Hace pocos días asistí a la representación en Madrid de El lago de los cisnes, según la versión del coreógrafo Matthew Bourne, ¡la de los cisnes varones! Como recordarán, cuando se estrenó en el Sadler’s Wells de Londres, el 9 de noviembre de 1995, este ballet fue un gran éxito, pero también un buen escándalo. Para la sensibilidad de la época, ¿cómo un puñado de hombres iban a representar los cisnes de Chaikovski sin parecer amanerados? ¿Cómo se iban a reconvertir lagos de hadas y nenúfares en escenas de la noche londinense sin hacer el ridículo?
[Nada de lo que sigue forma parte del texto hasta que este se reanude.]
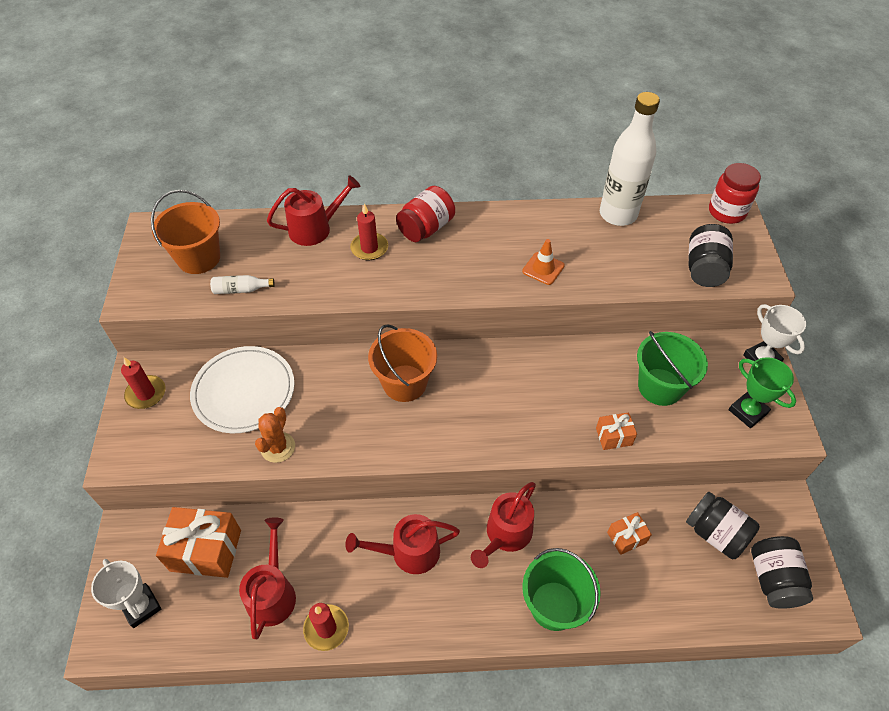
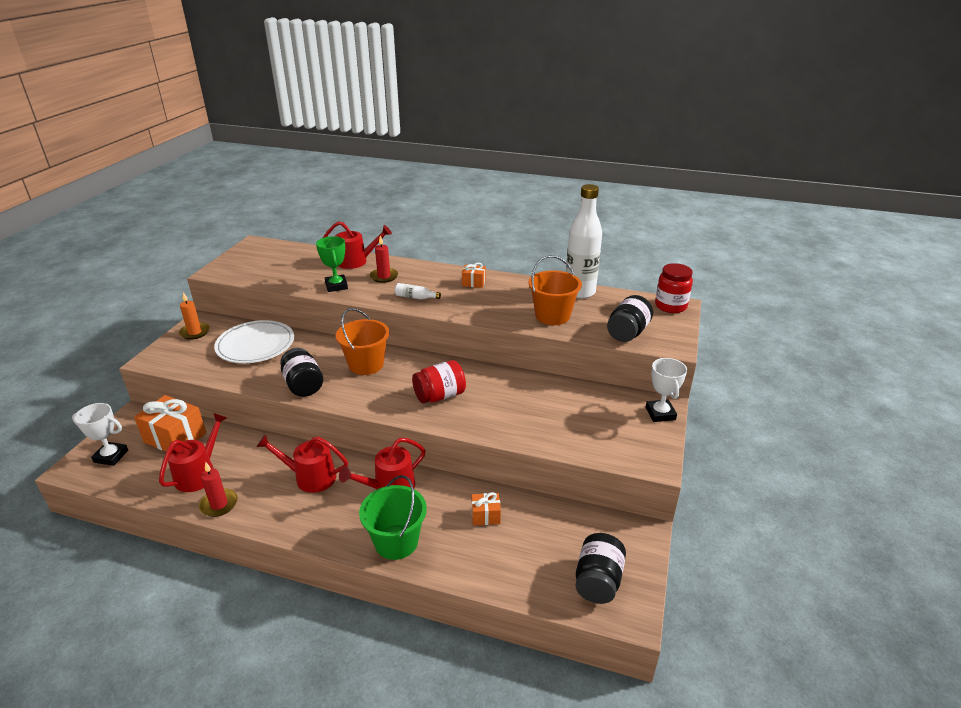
camera: 20 degrees right, 20 degrees down
white trophy [91,559,161,628] -> white trophy turned 60 degrees counterclockwise [72,403,128,466]
red candle [121,357,166,409] -> orange candle [179,292,210,340]
orange bucket [151,190,220,274] -> orange bucket moved to [529,255,582,325]
white bottle [210,275,275,294] -> white bottle moved to [395,283,441,300]
orange cactus [255,407,295,463] -> none
red jar [396,186,455,242] -> red jar moved to [412,360,466,404]
orange traffic cone [522,239,565,285] -> none
orange gift [596,412,637,450] -> orange gift moved to [462,263,486,288]
green bucket [637,331,708,406] -> none
black jar [686,492,760,559] -> black jar moved to [280,348,323,397]
green trophy [729,357,796,428] -> green trophy moved to [316,236,348,292]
Pues lo hicieron y, a pesar de las críticas, fue un exitazo.
Treinta años después, su programación conmemorativa en el Teatro Real también ha sido un éxito rotundo, aunque, como era previsible, nada escandalosa. Es bueno que las instituciones culturales nos recuerden que la innovación artística en los escenarios y los derechos civiles en general no han caído del cielo. Que, hasta conseguir su reconocimiento, se han abierto camino entre críticas e incomprensiones. Tan cierto como que es una buena noticia que en el 2025 la coreografía de Bourne ya no escandalice a nadie. Como se ha podido comprobar en el Real con alguna Madama Butterfly reciente, o como pasó en el Liceu con la famosa Tosca de Rafael Villalobos, en la actualidad los abucheos llegan a los teatros para reprobar incoherencias, ordinarieces o desvirtualizaciones gratuitas, nunca por consideraciones morales.
¿Esto supone que nos hemos quedado sin principios? ¿Que ya todo nos da igual? Que las causas que movilizaron a nuestros padres hayan sido asumidas transversalmente y no escandalicen a nadie no significa que en el mundo de hoy no existan muchos y nuevos desafíos por los que merezca la pena comprometerse, o que podamos vivir indiferentes. Porque nada de lo conseguido es para siempre y porque en nuestra dimensión necesariamente humana y limitada siempre habrá circunstancias que pueden ser mejoradas o incluso que con el paso del tiempo corran el riesgo de empeorar si no estamos dispuestos a cuidar de ellas.
Es lo que ocurre con la democracia. Según el último informe del Institut de Ciències Polítiques (ICPS), publicado en noviembre, el aumento de la indiferencia en cuanto a la democracia se ha disparado, especialmente entre los jóvenes. Por lo que parece, el vínculo entre democracia y progreso se ha quebrado porque nuestros jóvenes –y nuestros mayores– evalúan la democracia con criterios de utilidad y esta, al menos desde la recesión del 2006, en lo que se refiere a las cosas básicas deja mucho que desear.
Izquierda y derecha han de afrontar los problemas de la gente, sin librar guerras culturales pasadas
Por eso la izquierda y la derecha se equivocan si en vez de afrontar los problemas materiales y objetivos de la gente siguen enzarzándose en trasnochadas guerras culturales que, o porque fueron pasajeras o porque ya forman parte del patrimonio cultural y moral de todos, hoy no movilizan a nadie. En un teatro civilizado, en el 2025, que un cisne sea negro, varón o incluso musulmán no es noticia. Como tampoco lo es si el mismísimo Cervantes fue gay o un bergante impenitente. Lo que sí nos desasosiega es que los gobiernos nos mientan, que los hijos de nuestros vecinos no lleguen a fin de mes, que sus nietos no puedan emanciparse o que los políticos conviertan semanalmente el Parlamento en un circo.
No somos insensibles a las banderas de las generaciones que nos precedieron. Simplemente somos conscientes de que, hoy por hoy, la batalla que hay que librar tiene que ver con la reconciliación entre la democracia y las esperanzas de la gente. Sin necesidad de recuperar antiguas identidades tribales, familiares, nacionales ni religiosas, urge recuperar razones que nos convenzan de que hay causas colectivas por las que merece la pena sacrificarse, incluso pagar impuestos y quién sabe si restablecer el servicio militar obligatorio.
Lo escribió Voltaire y tenía razón: la historia no se repite, pero los hombres sí. Por eso en el 2025 nos resulta indiferente el color, el género o la identidad sexual del Cisne de Chaikovski, pero nos sigue conmoviendo su soledad, lo despiadado de su entorno y su fuerza de voluntad para sobreponerse a las dificultades. Será que, como nos ha recordado el Teatro Real con los aplausos de su público, la única causa que nos sigue interpelando es simplemente… ¡la humana!